I've just read the entire thread. Shipping whole modules is complicated because of dependencies and stuff. But there's already a partial solution for this in Standard Library that is zipped modules, which can hold entire packages in a single file. These can be imported directly with zipimport.

There's even an interesting possibility of concatenation a pickle file (e.g. from dump_module()) with a ZIP archive containing the same module whose state is saved in the pickle. Pickle streams may have any data appended to it, while ZIP archives may have any data prepended to it (they are read from the end!).

About the "load_hook" ideia, I'm thinking that the preload function's pickle stream should go after the object's stream, so that it would still read as a normal pickle file by load().

Such a file would follow some format like:

  1. Object's pickle stream
  2. Preload function's pickle stream
  3. "Footer" section containg the size of stream (2) in bytes, in a fixed size binary field.

To read the pickle executing the preload function before it, the reader must do roughly:

  1. Open the file
  2. Seek to the end (file size - integer field size)
  3. Read the size of stream (2) into N
  4. Seek back N bytes
  5. Load and call the preload function
  6. Seek to the beginning
  7. Finally, load the object

The stored stream size could be of stream (1) too. Maybe it's even better because it leaves space to change the file format in the future.

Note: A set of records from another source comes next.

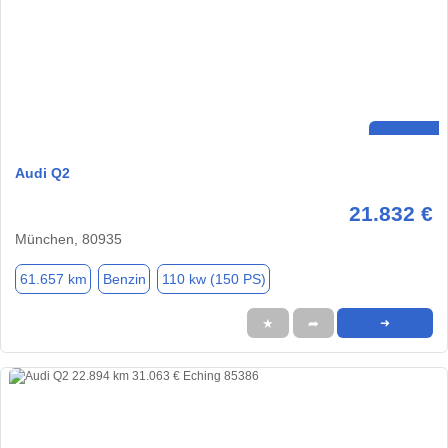
Audi Q2
21.832 €
München, 80935
61.657 km
Benzin
110 kw (150 PS)
★
➦
➜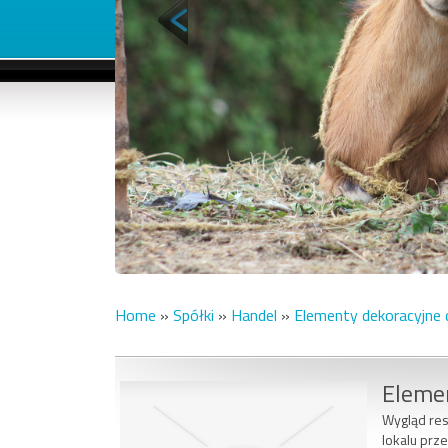
Home
»
Spółki
»
Handel
»
Elementy dekoracyjne d
Elemen
Wygląd res
lokalu prze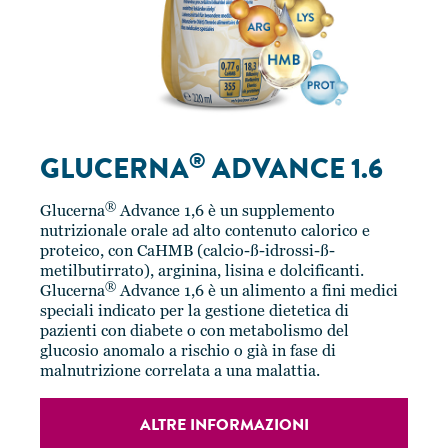
®
GLUCERNA
ADVANCE 1.6
®
Glucerna
Advance 1,6 è un supplemento
nutrizionale orale ad alto contenuto calorico e
proteico, con CaHMB (calcio-ß-idrossi-ß-
metilbutirrato), arginina, lisina e dolcificanti.
®
Glucerna
Advance 1,6 è un alimento a fini medici
speciali indicato per la gestione dietetica di
pazienti con diabete o con metabolismo del
glucosio anomalo a rischio o già in fase di
malnutrizione correlata a una malattia.
ALTRE INFORMAZIONI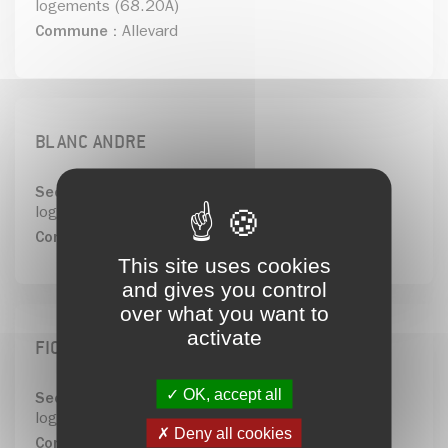
logements (68.20A)
Commune :
Allevard
BLANC ANDRE
Secteur d'activité (Code NAF) :
Location de
logements (68.20A)
Commune :
Allevard
This site uses cookies
and gives you control
over what you want to
activate
FIORELLI AMELIA
OK, accept all
Secteur d'activité (Code NAF) :
Location de
logements (68.20A)
Deny all cookies
Commune :
Allevard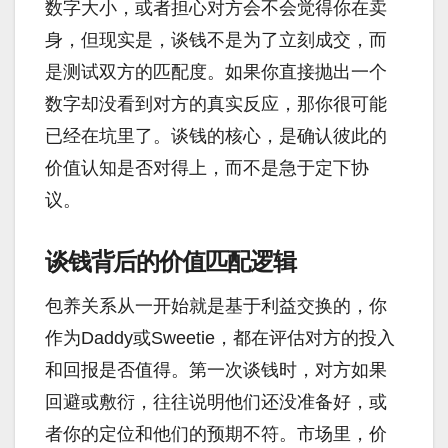
数字大小，或者担心对方会不会觉得你在卖
身，但现实是，谈钱不是为了立刻成交，而
是测试双方的匹配度。如果你直接抛出一个
数字却没看到对方的真实反应，那你很可能
已经在坑里了。谈钱的核心，是确认彼此的
价值认知是否对得上，而不是急于定下协
议。
谈钱背后的价值匹配逻辑
包养关系从一开始就是基于利益交换的，你
作为Daddy或Sweetie，都在评估对方的投入
和回报是否值得。第一次谈钱时，对方如果
回避或敷衍，往往说明他们还没准备好，或
者你的定位和他们的预期不符。市场里，价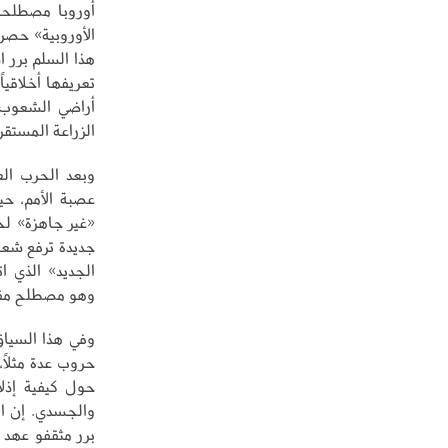
أوروبا مصطلحا
الأوروبية» حصر
هذا السلم برر ا
تعريفها أخلاقيا
أراضي الشعوب 
الزراعة المستقر
وبعد الحرب الع
عصبة الأمم، ح
«غير جاهزة» لح
جديدة ترفع شعار
الجديد» الذي ا
وهو مصطلح مقنع
وفي هذا السياق
حروب عدة مثلاً،
حول كيفية إذلا
والجسدي. إن النخ
برر مثقفو عهد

leogama commented 2 years ago

Thinking about this "preload hook", I think I'll move the file-related stuff (_open(), _PeekableReader and _TruncatableWriter) from the session submodule to _utils, and rename truncatable to seekable —seek and truncate capabilities seem to go together in the io module— before it is consolidated by the coming release.

And here is a draft of an API proposal for the "preload hook" mechanism:

import foo
import dill

# Create an object that needs some setup before unpickling.
obj = foo.SomeClass('example')

# Define the preload function.
def setup_foo()
    #code: set up things in foo for loading obj

with open('obj.pkl', 'wb') as file:
    dill.dump(obj, file, preload_hook=setup_foo)

In a different session:

import dill
with open('obj.pkl', 'rb') as file:
    obj = dill.load(file, exec_preload=True)  # load and call setup_foo(), then load obj

Alternatively:

import dill
with open('obj.pkl', 'rb') as file:
    obj = dill.load(file)  # just load obj, as if it was a common pickle file

Some important design aspects are:

leogama commented 2 years ago

Haha! Look at what the top-rated unanswered question in SO (https://stackoverflow.com/questions/44560416/pickle-a-dynamically-imported-class) is about.

Edit: also the second top-most: https://stackoverflow.com/questions/42613964/serializing-custom-modules-together-with-object-in-python

mmckerns commented 2 years ago

I think I'll move the... [snip]... before it is consolidated by the coming release.

@leogama: The reason we are still hung up is that we pulled an incomplete solution. When that's resolved or rolled back, we will release... we shouldn't be messing with anything else unless there's a good reason (e.g. the refactor is to correct a design flaw from leaking into a release).

leogama commented 2 years ago

@leogama: The reason we are still hung up is that we pulled an incomplete solution.

What are you referring to? #475 or #527?

mmckerns commented 2 years ago

i was referring to issues stemming from #507 and #526. (Nominally to be resolved with #527).